After updating the SMTP information, Airflow will use the configured SMTP server to send email notifications.

DAG Structure

`Airflow_Lab2`

This DAG orchestrates a machine learning pipeline and notification system. Let’s break down each function within this DAG:

notify_success(context) and notify_failure(context) Functions:
- These functions define email notifications for task success and failure, respectively. They utilize the EmailOperator to send emails with predefined content and subject to a specified recipient (in this case, rey.mhmmd@gmail.com).
default_args Dictionary:
- This dictionary defines default arguments for the DAG, including the start date and the number of retries in case of task failure.
dag Definition:
- This section creates the main DAG instance (Airflow_Lab2) with various parameters such as description, schedule interval, catchup behavior, and tags.
owner_task BashOperator:
- This task echoes 1 and is assigned to an owner (Ramin Mohammadi). It represents a simple demonstration task with a linked owner.
send_email EmailOperator:
- This task sends a notification email upon DAG completion. It utilizes the notify_success and notify_failure functions as callbacks for success and failure, respectively.
PythonOperator Tasks:
- These tasks execute Python functions (load_data, data_preprocessing, separate_data_outputs, build_model, load_model) representing different stages of a machine learning pipeline. They perform data loading, preprocessing, model building, and model loading tasks.
TriggerDagRunOperator Task:
- This task triggers the Airflow_Lab2_Flask DAG upon successful completion of the main DAG. It ensures that the Flask API is launched after the machine learning pipeline completes successfully.

`Airflow_Lab2_Flask`

This DAG manages the Flask API’s lifecycle and consists of the following function:

check_dag_status() Function:
- This function queries the status of the last DAG run (Airflow_Lab2). It returns True if the DAG run was successful, and False otherwise.
handle_api_request() Function:
- This function handles API requests and redirects users to /success or /failure routes based on the status of the last DAG run.
Flask Routes and HTML Templates:
- The Flask routes (/api, /success, /failure) define endpoints for accessing the API and displaying success or failure pages. These routes render HTML templates (success.html, failure.html) with appropriate messages.
start_flask_app() Function:
- This function starts the Flask server, enabling users to access the API endpoints.
start_flask_API PythonOperator:
- This task executes the start_flask_app() function to initiate the Flask server. It represents the starting point for the Flask API’s lifecycle.

Conclusion

In this project, we’ve constructed a robust workflow using Apache Airflow to orchestrate a machine learning pipeline and manage a Flask API for monitoring purposes. The Airflow_Lab2 DAG coordinates various tasks, including data loading, preprocessing, model building, and email notification upon completion. By leveraging PythonOperators and BashOperator, we’ve encapsulated each step of the machine learning process, allowing for easy scalability and maintenance.

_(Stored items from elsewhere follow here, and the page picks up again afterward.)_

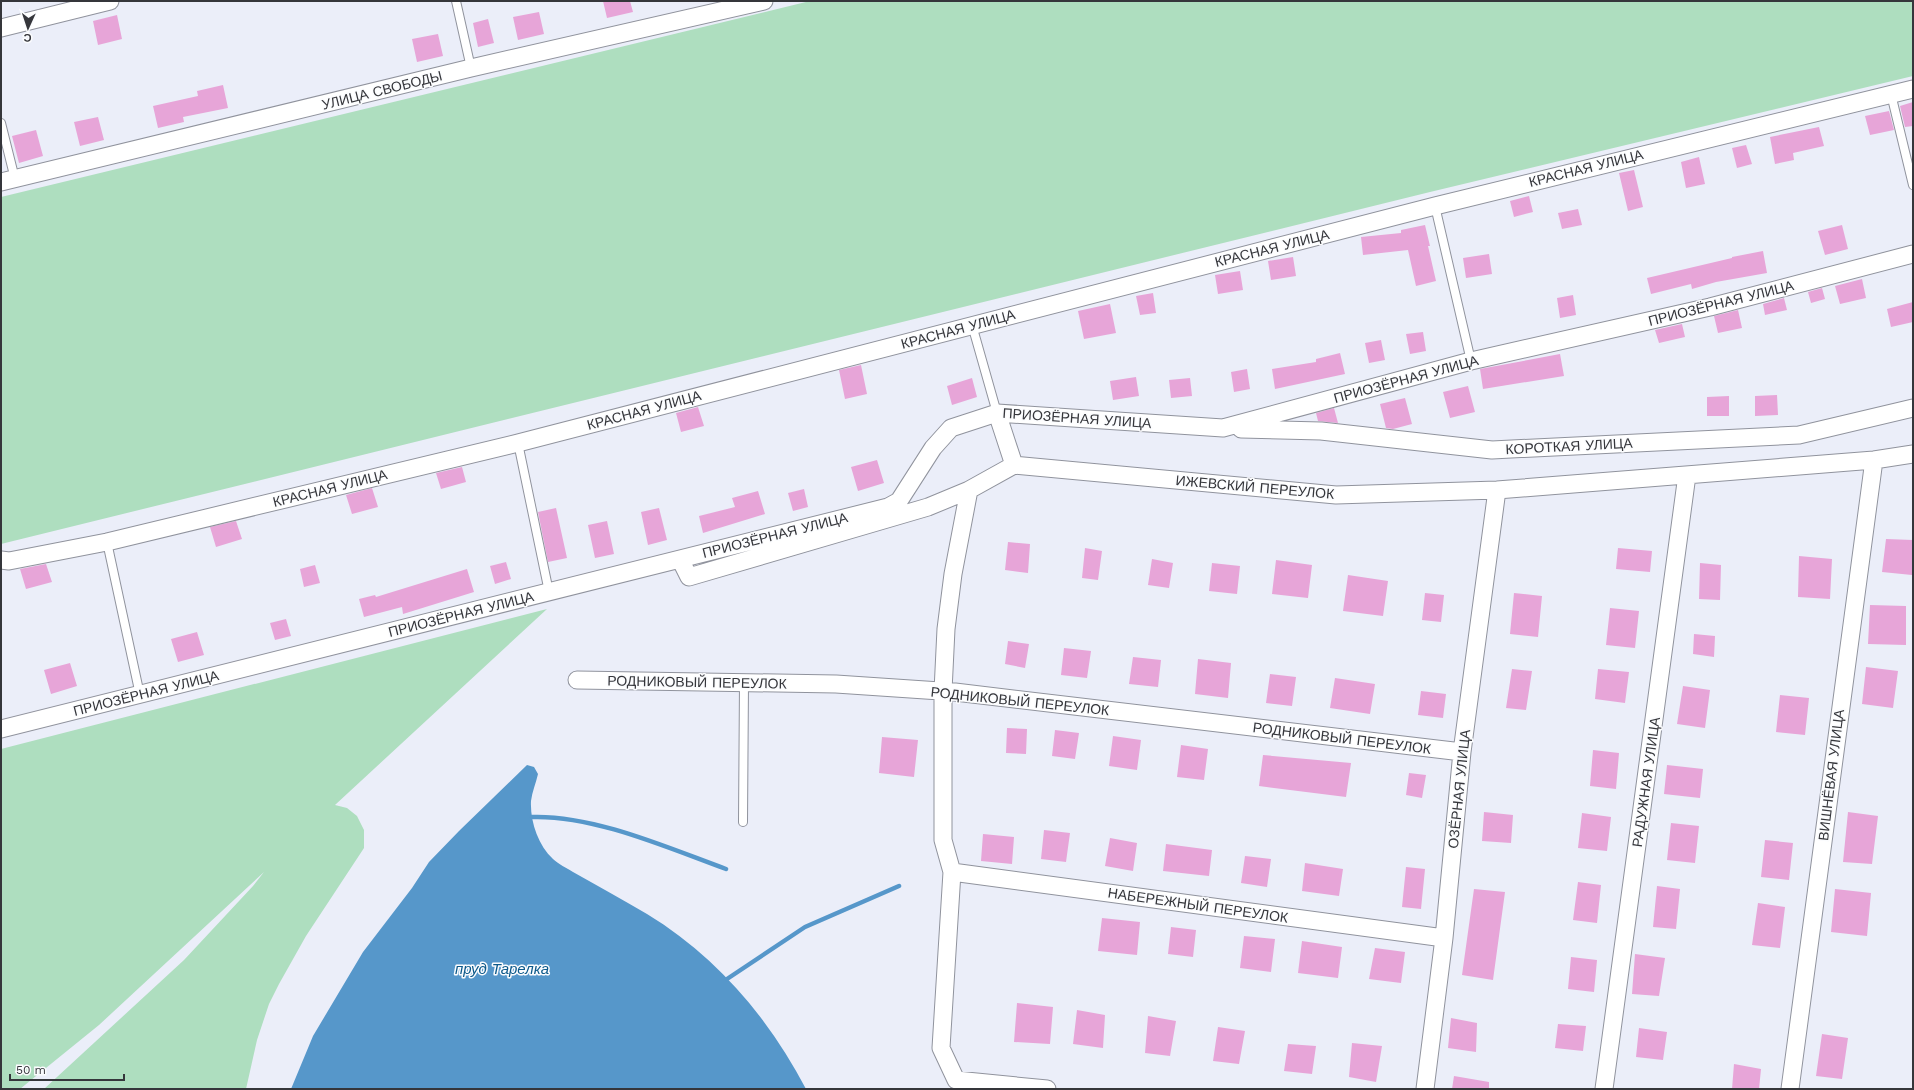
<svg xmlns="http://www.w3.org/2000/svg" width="1914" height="1090" viewBox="0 0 1914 1090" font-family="'Work Sans',sans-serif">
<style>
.green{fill:#aedebf}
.water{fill:#5697ca}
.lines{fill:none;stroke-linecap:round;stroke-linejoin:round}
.stream{stroke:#5697ca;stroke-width:4.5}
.building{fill:#e7a5d8}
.lane-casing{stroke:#90939d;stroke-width:10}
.street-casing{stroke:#90939d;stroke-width:19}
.lane{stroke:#fff;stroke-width:8}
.street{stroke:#fff;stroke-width:17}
.labels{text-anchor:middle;stroke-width:3;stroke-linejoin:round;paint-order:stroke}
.street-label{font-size:14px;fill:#35363b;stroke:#fbfcfe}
.water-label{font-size:15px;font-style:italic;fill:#0c598a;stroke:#fbfcfe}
</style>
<rect width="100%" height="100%" fill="#ebeef9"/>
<path class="green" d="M 810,1 L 1913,1 L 1913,76 L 1430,192 L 1,544 L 1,197 Z
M 547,609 L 335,805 L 347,808 L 357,816 L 364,830 L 364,848 L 306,936 L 279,984 L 269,1004 L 257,1040 L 246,1089 L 44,1089 L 184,960 L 253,886 L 264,872 L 99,1025 L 20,1089 L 1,1089 L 1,749 Z"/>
<path class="water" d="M 527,765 L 534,767 L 538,774 C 536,783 532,792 531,801 C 530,821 538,845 553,859 C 558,864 567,868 573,872 C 598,886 623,900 647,914 C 716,956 769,1018 806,1089 L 291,1089 L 313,1036 L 363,952 L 412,888 L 429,862 L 459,831 Z"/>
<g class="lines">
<path class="stream" d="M 532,817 C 594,815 668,848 726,869
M 727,979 L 805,927 L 899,886"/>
</g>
<path class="building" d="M 603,1 L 630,1 L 633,12 L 607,18 Z
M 539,12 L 544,34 L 518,40 L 513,17 Z
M 117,15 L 122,39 L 98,45 L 93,21 Z
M 488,19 L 494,43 L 478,47 L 473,23 Z
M 438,34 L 443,56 L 417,62 L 412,39 Z
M 223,85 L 228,108 L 183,117 L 184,122 L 158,128 L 153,106 L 198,96 L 197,91 Z
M 1913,102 L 1913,126 L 1905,127 L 1900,106 Z
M 1889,111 L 1894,130 L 1870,135 L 1865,116 Z
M 98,117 L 104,140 L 80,146 L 74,122 Z
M 1819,127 L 1824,146 L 1793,153 L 1794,160 L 1775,164 L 1770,137 Z
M 36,130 L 43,156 L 19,163 L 12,136 Z
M 1746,145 L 1752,164 L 1737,168 L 1732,148 Z
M 1699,157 L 1705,184 L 1686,188 L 1681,162 Z
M 1634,170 L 1643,207 L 1628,211 L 1619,173 Z
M 1529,196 L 1533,212 L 1514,217 L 1510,201 Z
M 1578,209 L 1582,225 L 1562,229 L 1558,213 Z
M 1425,225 L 1430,246 L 1428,246 L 1436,281 L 1416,286 L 1408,250 L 1363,255 L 1361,237 L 1401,233 L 1401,230 Z
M 1842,225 L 1848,249 L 1825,255 L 1818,231 Z
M 1763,251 L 1767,273 L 1716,282 L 1692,289 L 1691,284 L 1651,294 L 1647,278 L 1732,258 L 1732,257 Z
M 1489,254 L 1492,274 L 1466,278 L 1463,258 Z
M 1293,257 L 1296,276 L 1271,280 L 1268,261 Z
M 1240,271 L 1243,290 L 1218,294 L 1215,275 Z
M 1862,279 L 1866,298 L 1840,304 L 1835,286 Z
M 1822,288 L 1825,299 L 1811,303 L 1808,292 Z
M 1153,293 L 1156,313 L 1140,315 L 1136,296 Z
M 1573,295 L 1576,315 L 1560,318 L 1557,298 Z
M 1784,298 L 1787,310 L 1765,315 L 1763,304 Z
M 1913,302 L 1913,322 L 1891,327 L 1887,309 Z
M 1110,304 L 1116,333 L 1084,339 L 1078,311 Z
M 1738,310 L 1742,328 L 1718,333 L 1714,316 Z
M 1682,324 L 1685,337 L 1659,343 L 1655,330 Z
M 1423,332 L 1426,351 L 1410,354 L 1406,334 Z
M 1381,340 L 1385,360 L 1369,363 L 1365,343 Z
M 1340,353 L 1345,374 L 1275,389 L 1272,369 L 1316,362 L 1316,359 Z
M 1560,354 L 1564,376 L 1483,389 L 1480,369 Z
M 861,365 L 867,394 L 845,399 L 839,370 Z
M 1247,369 L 1250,389 L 1234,392 L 1231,372 Z
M 1136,377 L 1139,396 L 1113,400 L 1110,381 Z
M 972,378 L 977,397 L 952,405 L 947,386 Z
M 1190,378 L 1192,396 L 1171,398 L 1169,380 Z
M 1468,386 L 1475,412 L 1450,418 L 1443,392 Z
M 1777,395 L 1778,415 L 1755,416 L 1755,396 Z
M 1729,396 L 1729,416 L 1707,416 L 1707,397 Z
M 1405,398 L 1412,424 L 1393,429 L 1386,428 L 1380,404 Z
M 698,407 L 704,426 L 681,432 L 676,413 Z
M 1334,408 L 1338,423 L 1318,421 L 1316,413 Z
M 877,460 L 884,483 L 858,491 L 851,467 Z
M 462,467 L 466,482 L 441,489 L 436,473 Z
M 372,488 L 378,507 L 352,514 L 346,495 Z
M 804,489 L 808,507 L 793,511 L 788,493 Z
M 758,491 L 765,514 L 703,533 L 699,516 L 735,507 L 732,498 Z
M 556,508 L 567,558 L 548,562 L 538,512 Z
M 659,508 L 667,540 L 648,545 L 641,512 Z
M 236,521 L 242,539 L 216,547 L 210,527 Z
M 607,521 L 614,554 L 595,558 L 588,525 Z
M 1886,539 L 1913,540 L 1912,575 L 1882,572 Z
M 1008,542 L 1030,544 L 1028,573 L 1005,570 Z
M 1085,548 L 1102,551 L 1098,580 L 1082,578 Z
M 1618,548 L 1652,551 L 1650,572 L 1616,569 Z
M 1799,556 L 1832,559 L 1830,599 L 1798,597 Z
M 1152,559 L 1173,563 L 1169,588 L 1148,585 Z
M 1276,560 L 1312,565 L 1308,598 L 1272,594 Z
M 506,562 L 511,579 L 495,584 L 490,566 Z
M 1212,563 L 1240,566 L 1237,594 L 1209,591 Z
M 1700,563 L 1721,565 L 1720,600 L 1699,599 Z
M 46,564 L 52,582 L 26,589 L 20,569 Z
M 315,565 L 320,583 L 304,587 L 300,569 Z
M 467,569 L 474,592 L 403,614 L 402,607 L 364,617 L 359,599 L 375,595 L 376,597 Z
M 1348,575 L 1388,581 L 1383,616 L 1343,611 Z
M 1425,593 L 1444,595 L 1441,622 L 1422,620 Z
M 1514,593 L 1542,596 L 1538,637 L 1510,634 Z
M 1870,605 L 1906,606 L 1906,645 L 1868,644 Z
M 1610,608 L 1639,611 L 1635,648 L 1606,645 Z
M 286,619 L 291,636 L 275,640 L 270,623 Z
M 197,632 L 204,655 L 178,662 L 171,639 Z
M 1694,634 L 1715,636 L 1714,657 L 1693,654 Z
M 1008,641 L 1029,644 L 1025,668 L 1005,664 Z
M 1064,648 L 1091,651 L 1087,678 L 1061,675 Z
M 1133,657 L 1161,660 L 1158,687 L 1129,684 Z
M 1198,659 L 1231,663 L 1228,698 L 1195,694 Z
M 70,663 L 77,686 L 51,694 L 44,670 Z
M 1866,667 L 1898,671 L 1893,708 L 1862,704 Z
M 1512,669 L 1532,671 L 1526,710 L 1506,708 Z
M 1598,669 L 1629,672 L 1625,703 L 1595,699 Z
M 1270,674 L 1296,677 L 1292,706 L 1266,703 Z
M 1335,678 L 1375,684 L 1370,714 L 1330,708 Z
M 1683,686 L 1710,690 L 1705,728 L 1677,724 Z
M 1421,691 L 1446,694 L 1443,718 L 1418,715 Z
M 1780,695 L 1809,698 L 1805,735 L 1776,732 Z
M 1007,728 L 1027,729 L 1026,754 L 1006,753 Z
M 1055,730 L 1079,733 L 1075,759 L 1052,756 Z
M 1113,736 L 1141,740 L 1137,770 L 1109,766 Z
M 882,737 L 918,740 L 914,777 L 879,773 Z
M 1181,745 L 1208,749 L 1204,780 L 1177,777 Z
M 1593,750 L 1619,753 L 1616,789 L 1590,786 Z
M 1263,755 L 1351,763 L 1346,797 L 1259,786 Z
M 1667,765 L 1703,769 L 1700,798 L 1664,794 Z
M 1409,773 L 1426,775 L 1422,798 L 1406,795 Z
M 1484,812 L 1513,815 L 1511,843 L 1482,841 Z
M 1848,812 L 1878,816 L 1872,864 L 1843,862 Z
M 1582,813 L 1611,817 L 1607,851 L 1578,848 Z
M 1671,823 L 1699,826 L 1695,863 L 1667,860 Z
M 1044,830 L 1070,833 L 1066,862 L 1041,859 Z
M 983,834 L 1014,837 L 1012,864 L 981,861 Z
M 1110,838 L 1137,843 L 1133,871 L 1105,866 Z
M 1765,840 L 1793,843 L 1789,880 L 1761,877 Z
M 1166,844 L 1212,850 L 1209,876 L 1163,871 Z
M 1245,856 L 1271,859 L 1267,887 L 1241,883 Z
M 1305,863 L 1343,869 L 1339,896 L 1302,891 Z
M 1406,867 L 1425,869 L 1421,909 L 1402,907 Z
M 1578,882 L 1601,885 L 1597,923 L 1573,920 Z
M 1657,886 L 1680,889 L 1676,929 L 1653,927 Z
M 1474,889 L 1505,892 L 1493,980 L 1462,975 Z
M 1835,889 L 1871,893 L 1867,936 L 1831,932 Z
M 1758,903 L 1785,907 L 1780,948 L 1752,945 Z
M 1102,918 L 1140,922 L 1137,955 L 1098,951 Z
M 1171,927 L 1196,930 L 1193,957 L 1168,954 Z
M 1244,936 L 1275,939 L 1271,972 L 1240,968 Z
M 1302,941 L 1342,947 L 1338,978 L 1298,973 Z
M 1375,948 L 1405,952 L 1401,983 L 1369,979 Z
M 1635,954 L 1665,958 L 1659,996 L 1632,994 Z
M 1571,957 L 1597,960 L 1594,992 L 1568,989 Z
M 1017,1003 L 1053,1007 L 1050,1044 L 1014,1042 Z
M 1077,1010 L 1105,1015 L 1103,1048 L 1073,1044 Z
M 1148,1016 L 1176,1021 L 1170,1056 L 1145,1053 Z
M 1451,1018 L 1477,1023 L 1476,1052 L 1448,1048 Z
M 1558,1024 L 1586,1026 L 1583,1051 L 1555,1048 Z
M 1218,1027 L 1245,1031 L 1239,1064 L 1213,1061 Z
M 1639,1028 L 1667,1032 L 1663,1060 L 1636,1057 Z
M 1822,1034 L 1848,1038 L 1842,1079 L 1816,1076 Z
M 1352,1043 L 1382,1046 L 1376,1082 L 1349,1077 Z
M 1288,1044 L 1316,1046 L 1312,1074 L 1284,1071 Z
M 1734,1064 L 1761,1069 L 1759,1089 L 1732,1089 Z
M 1454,1076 L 1489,1082 L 1489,1089 L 1452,1089 Z"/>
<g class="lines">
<defs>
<path id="lane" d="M 456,1 L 471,68
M 1891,94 L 1913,185
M 1,123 L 15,179
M 1435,206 L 1471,361
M 972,325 L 997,413
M 518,443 L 549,592
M 107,542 L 140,695
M 743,822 L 744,683"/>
<path id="street" d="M 1,28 L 110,1
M 1,182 L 471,68 L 764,1
M 997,413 L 1014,465
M 1241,429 L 1321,431 L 1492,450 L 1799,435 L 1913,408
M 1014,465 L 1336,495 L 1497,490 L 1874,460 L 1913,454
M 1014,465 L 969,490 L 953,574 L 946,629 L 943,691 L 943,840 L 952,872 L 941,1048 L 956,1080 L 1047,1089
M 680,559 L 689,577 L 928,507 L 969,490
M 1,560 L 9,561 L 107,542 L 518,443 L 1435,206 L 1913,89
M 577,680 L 836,684 L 955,692 L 1462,752
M 1,729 L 888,507 L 899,501 L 933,448 L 951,428 L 997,413 L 1223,428 L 1471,361 L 1710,307 L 1913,254
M 952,872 L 1444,938
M 1425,1089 L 1444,938 L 1462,752 L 1497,490
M 1604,1089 L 1687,475
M 1790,1089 L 1874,460"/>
</defs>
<use href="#lane" class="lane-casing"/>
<use href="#street" class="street-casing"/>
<use href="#lane" class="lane"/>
<use href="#street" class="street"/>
</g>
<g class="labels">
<g class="street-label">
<text transform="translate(382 90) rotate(-14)" y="5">УЛИЦА СВОБОДЫ</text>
<text transform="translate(1586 168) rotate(-14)" y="5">КРАСНАЯ УЛИЦА</text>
<text transform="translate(1272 248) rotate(-14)" y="5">КРАСНАЯ УЛИЦА</text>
<text transform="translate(1721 303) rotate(-14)" y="5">ПРИОЗЁРНАЯ УЛИЦА</text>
<text transform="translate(958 329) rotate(-15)" y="5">КРАСНАЯ УЛИЦА</text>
<text transform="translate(1406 379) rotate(-15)" y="5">ПРИОЗЁРНАЯ УЛИЦА</text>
<text transform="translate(644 410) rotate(-15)" y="5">КРАСНАЯ УЛИЦА</text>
<text transform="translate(1077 418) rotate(4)" y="5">ПРИОЗЁРНАЯ УЛИЦА</text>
<text transform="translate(1569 446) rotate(-3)" y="5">КОРОТКАЯ УЛИЦА</text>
<text transform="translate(1255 487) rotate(5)" y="5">ИЖЕВСКИЙ ПЕРЕУЛОК</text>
<text transform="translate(330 488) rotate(-14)" y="5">КРАСНАЯ УЛИЦА</text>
<text transform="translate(775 535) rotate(-14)" y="5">ПРИОЗЁРНАЯ УЛИЦА</text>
<text transform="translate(461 614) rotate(-14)" y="5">ПРИОЗЁРНАЯ УЛИЦА</text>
<text transform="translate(697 682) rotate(1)" y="5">РОДНИКОВЫЙ ПЕРЕУЛОК</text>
<text transform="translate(146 693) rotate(-14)" y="5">ПРИОЗЁРНАЯ УЛИЦА</text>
<text transform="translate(1020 701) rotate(6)" y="5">РОДНИКОВЫЙ ПЕРЕУЛОК</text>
<text transform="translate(1342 738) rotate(7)" y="5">РОДНИКОВЫЙ ПЕРЕУЛОК</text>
<text transform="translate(1831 775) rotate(-83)" y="5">ВИШНЁВАЯ УЛИЦА</text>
<text transform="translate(1646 782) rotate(-82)" y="5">РАДУЖНАЯ УЛИЦА</text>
<text transform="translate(1459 789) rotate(-84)" y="5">ОЗЁРНАЯ УЛИЦА</text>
<text transform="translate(1198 905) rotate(8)" y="5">НАБЕРЕЖНЫЙ ПЕРЕУЛОК</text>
</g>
<g class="water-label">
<text x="502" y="974">пруд Тарелка</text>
</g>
</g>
<rect width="1914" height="1090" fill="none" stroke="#35363b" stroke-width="4"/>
<g transform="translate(28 28) rotate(183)" stroke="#fbfcfe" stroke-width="3" paint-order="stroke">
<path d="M0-3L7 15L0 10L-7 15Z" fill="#35363b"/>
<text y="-6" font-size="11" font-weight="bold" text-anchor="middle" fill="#35363b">С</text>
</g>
<path d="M10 1074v6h114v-6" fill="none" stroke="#35363b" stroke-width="2"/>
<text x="16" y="1074" font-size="12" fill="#35363b" stroke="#fbfcfe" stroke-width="3" paint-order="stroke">50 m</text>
</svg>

Additionally, the integration of email notifications enhances the workflow’s visibility, providing stakeholders with timely updates on task success or failure. This ensures proactive monitoring and quick response to any issues that may arise during pipeline execution.

Furthermore, the Airflow_Lab2_Flask DAG facilitates the management of a Flask API, enabling users to access endpoints for checking the status of the machine learning pipeline. By querying the last DAG run status, the API delivers real-time feedback, empowering users to make informed decisions based on the pipeline’s performance.

Overall, this project demonstrates the power of Apache Airflow in orchestrating complex workflows and integrating external systems seamlessly. By following the provided instructions and understanding the workflow’s structure, users can leverage Airflow to streamline their machine learning pipelines and enhance operational efficiency.